Der neue Chef des VBS eckt an: Mitarbeiter sollen sich bei einem ehemaligen hohen Offizier der Schweizer Armee über SVP-Bundesrat Guy Parmelin beklagt haben, wie die «Aargauer Zeitung» berichtet.

Parmelin wolle über laufende Geschäfte informiert werden und verlange regelmässige Rapporte. «Einige schwitzen Blut», sagt ein Insider. «Viele wünschen sich die alten Zeiten zurück.»

Sechs Prozent mehr Übersetzungen

Auch dass die Rapporte auf Französisch übersetzt werden müssen, passt nicht allen, denn es kostet. «Übersetzungs-Minister» nannte ihn die welsche Zeitung «Le Matin» bereits.
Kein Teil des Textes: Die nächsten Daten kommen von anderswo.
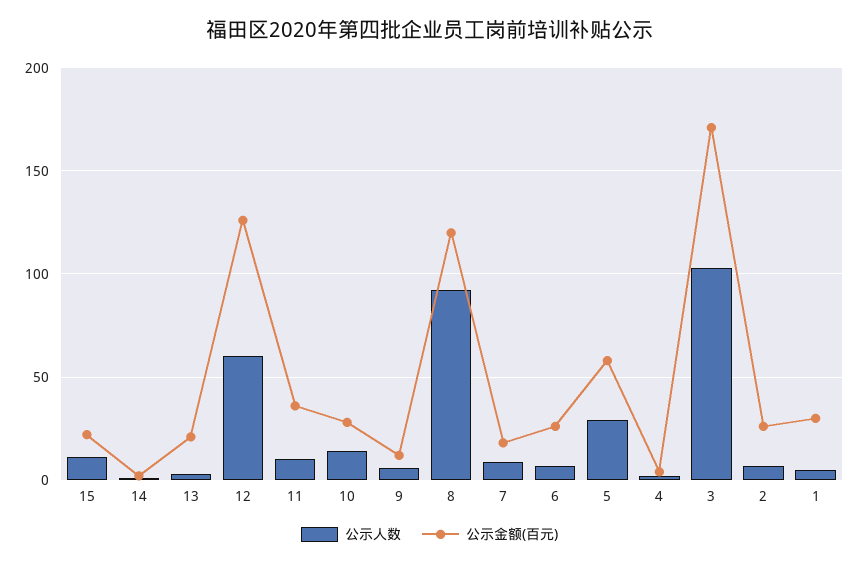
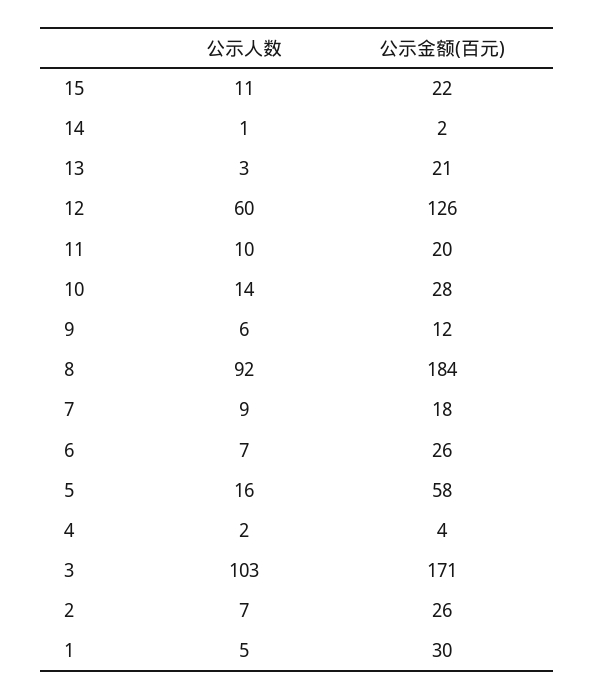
公示金额(百元), 11: 35 -> 20
公示金额(百元), 8: 120 -> 184
公示人数, 5: 30 -> 16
Dass die Zahl der Übersetzungen zugenommen hat, bestätigt Karin Suini, Sprecherin des VBS. Auf Ende 2016 hochgerechnet, sind die Aufträge des internen Übersetzungsdienstes um 6 Prozent gestiegen, was einer Vollzeitstelle entspreche, so Suini.

Das liege aber nicht an Parmelin, sondern an der Agenda der Regierung. Grund dafür sei die Umsetzung der Weiterentwicklung der Armee (WEA). Dafür seien temporär drei französischsprachige und ein italienischsprachiger Übersetzer eingestellt worden.